-- start of GIVEN TEXT --

Remember that $S_0$ is a given but we can write, when conditioning on a more general $S_t$ instead of $S_0$ where $t < T$, we have:

\[log(S_T)|S_t \sim N(log(S_t) + (T - t)(r - \frac{\sigma^2}{2}), (T - t) \sigma^2)\] Or, of course, we could say that $S_T$ is Log-Normal with the parameters above (just $log(S_t) + (T - t)(r - \frac{\sigma^2}{2})$ and $(T - t) \sigma^2)$) because the log of $S_T$ is Normal with those parameters.

Also, notice that we plugged in $T - t$ where we had $T$ in the previous equation because the $T$ term is the only term that changes with time. When we go from $S_0$ to $S_T$, we have that $T$ time has passed; from $S_t$ to $S_T$, we have instead that $T - t$ time has passed, so we just plug in $T - t$ for $T$.

This might not seem like much, but note that we have found a distribution for the stock price at time $T$, which is pretty incredible! The parameters of this distribution only depend upon known constants: the stock price at some known period, the time elapsed, the risk free rate, and the ‘volatility’ $\sigma^2$. Note that this ‘volatility’ is considered given for each stock (naturally, it’s an input into the model). Of course, there are many ways to estimate the true volatility of a stock, but these methods lend themselves more to a textbook on quantitative finance (recall that we set $\sigma^2$ and $\mu$ as key parameters early on in the derivation; now we see that the $\sigma^2$, or volatility, is a given for each stock, and that $\mu$ does not even appear in the final distribution for $log(S_T)|S_t$). For our purposes, we will take the volatility as given.

-- end of GIVEN TEXT --
-- start of PROVIDED RECORDS --

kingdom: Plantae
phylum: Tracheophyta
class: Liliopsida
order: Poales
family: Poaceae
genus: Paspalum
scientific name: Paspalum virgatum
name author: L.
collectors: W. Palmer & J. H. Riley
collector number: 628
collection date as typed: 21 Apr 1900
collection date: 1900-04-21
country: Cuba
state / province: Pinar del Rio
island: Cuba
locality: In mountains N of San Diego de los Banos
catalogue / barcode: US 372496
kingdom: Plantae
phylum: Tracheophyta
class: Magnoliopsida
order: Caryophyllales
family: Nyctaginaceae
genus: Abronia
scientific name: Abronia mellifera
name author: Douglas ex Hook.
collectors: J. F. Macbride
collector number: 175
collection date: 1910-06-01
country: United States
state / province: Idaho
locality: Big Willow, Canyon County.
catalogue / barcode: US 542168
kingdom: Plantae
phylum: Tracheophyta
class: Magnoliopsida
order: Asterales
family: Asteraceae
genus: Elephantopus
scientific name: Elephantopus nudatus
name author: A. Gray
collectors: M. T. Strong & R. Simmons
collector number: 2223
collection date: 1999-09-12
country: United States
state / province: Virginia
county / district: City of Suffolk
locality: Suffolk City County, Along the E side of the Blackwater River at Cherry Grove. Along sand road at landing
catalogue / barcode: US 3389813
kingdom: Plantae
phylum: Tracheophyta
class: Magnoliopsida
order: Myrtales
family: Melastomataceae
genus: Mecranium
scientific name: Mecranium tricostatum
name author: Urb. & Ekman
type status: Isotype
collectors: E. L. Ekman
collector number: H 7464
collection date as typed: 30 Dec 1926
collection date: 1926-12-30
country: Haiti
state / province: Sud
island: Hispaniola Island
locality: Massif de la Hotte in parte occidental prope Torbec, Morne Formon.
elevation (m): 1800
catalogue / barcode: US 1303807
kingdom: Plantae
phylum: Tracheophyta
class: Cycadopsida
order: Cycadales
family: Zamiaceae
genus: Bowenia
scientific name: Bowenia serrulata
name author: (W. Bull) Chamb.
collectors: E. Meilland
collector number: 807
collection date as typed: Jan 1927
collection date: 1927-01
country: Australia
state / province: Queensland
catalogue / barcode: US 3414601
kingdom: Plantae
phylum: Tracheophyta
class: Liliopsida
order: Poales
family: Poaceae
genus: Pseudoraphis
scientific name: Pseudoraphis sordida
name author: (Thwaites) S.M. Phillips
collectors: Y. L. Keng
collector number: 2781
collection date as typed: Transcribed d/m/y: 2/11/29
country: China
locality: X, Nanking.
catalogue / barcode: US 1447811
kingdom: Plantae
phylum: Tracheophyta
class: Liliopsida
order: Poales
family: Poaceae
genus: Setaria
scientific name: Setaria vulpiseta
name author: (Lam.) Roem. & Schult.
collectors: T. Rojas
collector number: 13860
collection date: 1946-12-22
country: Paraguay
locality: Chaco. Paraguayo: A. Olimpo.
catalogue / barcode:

-- end of PROVIDED RECORDS --

- GIVEN TASK A -
Repeat the stock price passage from "This might not" to "volatility as given.".
- GIVEN TASK B -
Answer these questions on the stock price passage:
(i) What does the passage plug in for $T$ when conditioning on $S_t$ instead of $S_0$?
(ii) What kind of distribution does $S_T$ have, according to the passage?
(iii) Which key parameter does not appear in the final distribution for $log(S_T)|S_t$?
- GIVEN TASK C -
Write the next part of the stock price passage, picking up after its final sentence.
The entries play no role in any of this.

- TASK OUTPUT A -
This might not seem like much, but note that we have found a distribution for the stock price at time $T$, which is pretty incredible! The parameters of this distribution only depend upon known constants: the stock price at some known period, the time elapsed, the risk free rate, and the ‘volatility’ $\sigma^2$. Note that this ‘volatility’ is considered given for each stock (naturally, it’s an input into the model). Of course, there are many ways to estimate the true volatility of a stock, but these methods lend themselves more to a textbook on quantitative finance (recall that we set $\sigma^2$ and $\mu$ as key parameters early on in the derivation; now we see that the $\sigma^2$, or volatility, is a given for each stock, and that $\mu$ does not even appear in the final distribution for $log(S_T)|S_t$). For our purposes, we will take the volatility as given.

- TASK OUTPUT B -
(i) $T - t$
(ii) Log-Normal
(iii) $\mu$

- TASK OUTPUT C -
This has certainly been an intense derivation; check out this video to help drill these concepts down.

Click here to watch this video in your browser

Let’s now turn to the question that prompted this algebra onslaught: how do we price a call option? Let’s define the following contract at time $t$:

Call option struck at $K$ expiring at time $T$

For some (Log-Normal) stock $S_t$. Remember, we exercise the option if $S_T$, the stock price at the expiry time $T$, is larger than $K$. If we have $S_T > K$, then we buy the stock for $K$ (this is exactly what the option gives us) and sell it for $S_T$, making a profit of $S_T - K$.

Now that we have a distribution for $S_T$, we can simply calculate the expectation of the value of the option (in a risk neutral) case, which will be the fair price. The expected value of the option is simply:

\[\frac{E(S_T - K|S_t)^+}{(1 + r)^{T - t}}\]

Where the $+$ sign simply means ‘minimum of zero’; if $S_T \leq K$, then we don’t exercise the option, and the option is just worth zero, not a negative value. Also note the $(1 + r)^{T - t}$ term in the denominator; this is the rate of return that we would get for investing from time $t$ to time $T - 1$ (so just $1 + r$ compounded $T - t$ times, which is also the amount you would have if you invested $1$ dollar at the rate of $r$ for $T - t$ periods), so we need to adjust our option price by this factor. This is called getting present value of future cash; for example, if we know we will receive $\$10$ tomorrow, but we can also lend at the risk free rate of $.02$, then we could just invest $\frac{10}{1.02}$ dollars, which is less than $10$ dollars, today to receive $\$10$ tomorrow. That is, money in the future is worth less because we can earn a risk free interest rate in the meantime (assuming that $r$ is positive, which is not always the case but we will hold as an assumption here).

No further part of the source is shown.